# Darko wants to be traded



## rainman (Jul 15, 2002)

rumor has it in a belgrade paper he suggests a trade, seems like he cant take being on the bench in detroit for the rest of the year. my first question would be, isnt there someone in the detroit papers he can get his message out to. now that the pistons are playing well again it doesnt look like there will be any rush to change anything. coach brown has pretty much made his bed on this matter so he isnt going to change. do they sit tight and risk he walks at some point, or do they cut their losses and move him while he has some good value. i wouldnt be surprised if at some point he goes back to europe and the pistons end up with nothing. i know he's under contract for two more seasons but i havent seen a contract yet that couldnt be broken.


----------



## Dre (Jun 20, 2003)

> Originally posted by <b>rainman</b>!
> 
> now that the pistons are playing well again it doesnt look like there will be any rush to change anything. coach brown has pretty much made his bed on this matter so he isnt going to change.
> 
> ...


All that said, Darko can just sulk on the bench until he gets his shot basically. I highly doubt the Pistons trade him, and he's just going to have to deal with learning in practice. He's got help. Rasheed Wallace helped mold Zach Randolph and Jermaine O'neal the exact same way. He'll get his chance, and he'll be good. For the pistons.


----------



## 3 Pointer (Jun 9, 2004)

He has no right to be traded. If he was better, Larry Brown would actually play him. But if he did get traded, the Pistons could get something really good for him, like 2 first round picks and Delk or Barry.


----------



## ToddMacCulloch11 (May 31, 2003)

I don't blame him for wanting out, he wants playing time. Not like he'd be starting on other teams, but he'd atleast get more minutes. I wonder what his value is looked at as...
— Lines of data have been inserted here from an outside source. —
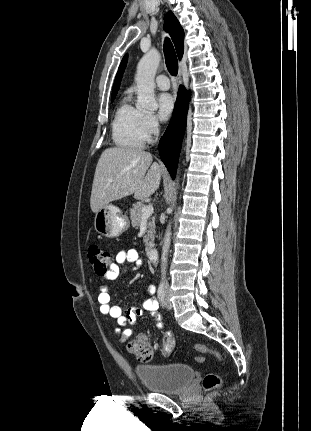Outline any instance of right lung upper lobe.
Segmentation results:
<instances>
[{"instance_id":"right-lung-upper-lobe-1","label":"right lung upper lobe","mask_w":311,"mask_h":431,"mask_svg":"<svg viewBox=\"0 0 311 431\" xmlns=\"http://www.w3.org/2000/svg\"><path fill=\"white\" fill-rule=\"evenodd\" d=\"M165 23L164 28L169 33V35L172 38V41L174 43V46L176 48V52L179 59H182L183 53H184V31L182 27L180 26L177 18L173 14L172 11H169L165 17H164ZM127 54L123 57L121 64L119 66L115 82L113 85L112 90V97H115L117 94V91L119 89L120 81L122 78V73L125 69V66L127 64Z\"/></svg>"}]
</instances>
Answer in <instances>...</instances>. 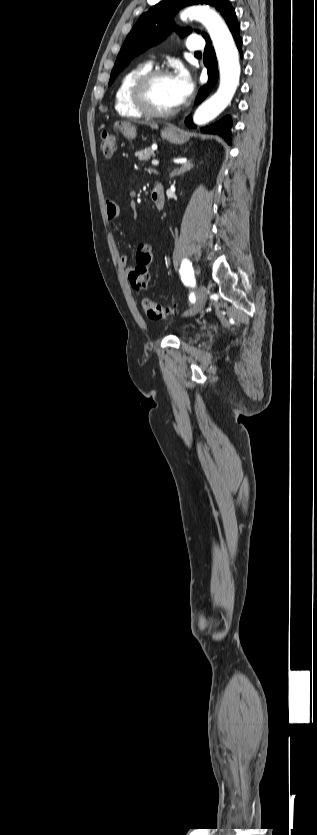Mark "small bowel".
<instances>
[{"label": "small bowel", "instance_id": "1", "mask_svg": "<svg viewBox=\"0 0 317 835\" xmlns=\"http://www.w3.org/2000/svg\"><path fill=\"white\" fill-rule=\"evenodd\" d=\"M106 213L109 220H116L120 216V208L118 204L113 200H107L106 202ZM154 254L153 246L150 243H141L138 246L137 253H136V261L139 260H147L150 257L152 261ZM129 262V258L127 255L122 254L120 256V263L122 266L127 267ZM132 268L130 269V271Z\"/></svg>", "mask_w": 317, "mask_h": 835}]
</instances>
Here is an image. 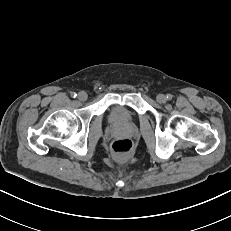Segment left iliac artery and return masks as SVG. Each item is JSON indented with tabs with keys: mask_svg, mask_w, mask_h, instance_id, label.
<instances>
[{
	"mask_svg": "<svg viewBox=\"0 0 231 231\" xmlns=\"http://www.w3.org/2000/svg\"><path fill=\"white\" fill-rule=\"evenodd\" d=\"M166 98H167L168 100H171V99H172V95H171V94H167V95H166Z\"/></svg>",
	"mask_w": 231,
	"mask_h": 231,
	"instance_id": "44dca946",
	"label": "left iliac artery"
}]
</instances>
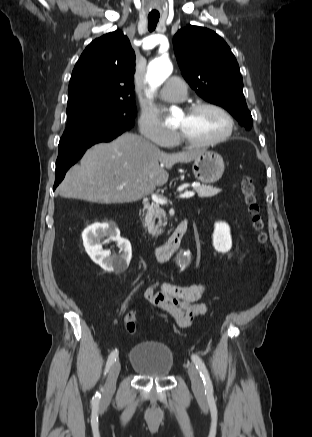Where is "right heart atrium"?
<instances>
[{
	"label": "right heart atrium",
	"instance_id": "right-heart-atrium-1",
	"mask_svg": "<svg viewBox=\"0 0 312 437\" xmlns=\"http://www.w3.org/2000/svg\"><path fill=\"white\" fill-rule=\"evenodd\" d=\"M138 125L139 131L144 138L161 147L171 146L176 141V133L166 128L159 117L153 112H142Z\"/></svg>",
	"mask_w": 312,
	"mask_h": 437
}]
</instances>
I doubt the pistons are going to trade him though...he's still young and has potential. They aren't just going to give him up.


----------



## Nique21 (Jan 12, 2005)

When the highlight of your career is clanking a wide open dunk, no one will want you


----------



## whiterhino (Jun 15, 2003)

They should trade him, or they are going to ruin him. Brown is a great great coach but I'm sorry he's not doing right by Darko. He doesn't even play him 5 mpg. Even guys drafted low first round out of high school last year like Travis Outlaw and Kendrick Perkins are getting more minutes and proving they can play. Darko has not been given his shot.


----------



## MLKG (Aug 25, 2003)

He hasn't asked to be traded, although he may feel that way. He won't be traded if he asks. And he won't get playing time as long as Ben Wallace, Rasheed Wallace, and Antonio McDyess are all healthy.

Contrary to what people think, 10 minutes a game WOULD hurt the Pistons. That would be 10 minutes taken away from the best front court rotation in the league.


----------



## MemphisX (Sep 11, 2002)

The 'best' front court is very debateable since not one of them is an accomplished scorer. 

Any way, Darko was the 2nd pick in a strong draft and he is not going to get better on the bench. He *should* be getting minutes now. This is a severe waste of talent and don't give me any crap about what Darko is capable of because only people who have watched Pistons practice would know. *THEY* are steadily reporting what a great player he will be but he can't beat out DC or Elden Campbell for minutes...WTF?

This going to end badly.


----------



## DwyaneWade4MVP (Apr 1, 2004)

Trade him to Europe!!!


----------



## ThatBlazerGuy (May 1, 2003)

They really should trade him. 

Maby they could get someone like Childress for him.


----------



## jokeaward (May 22, 2003)

Poor thing. 

Too bad he declared for the draft. Then he got drafted!  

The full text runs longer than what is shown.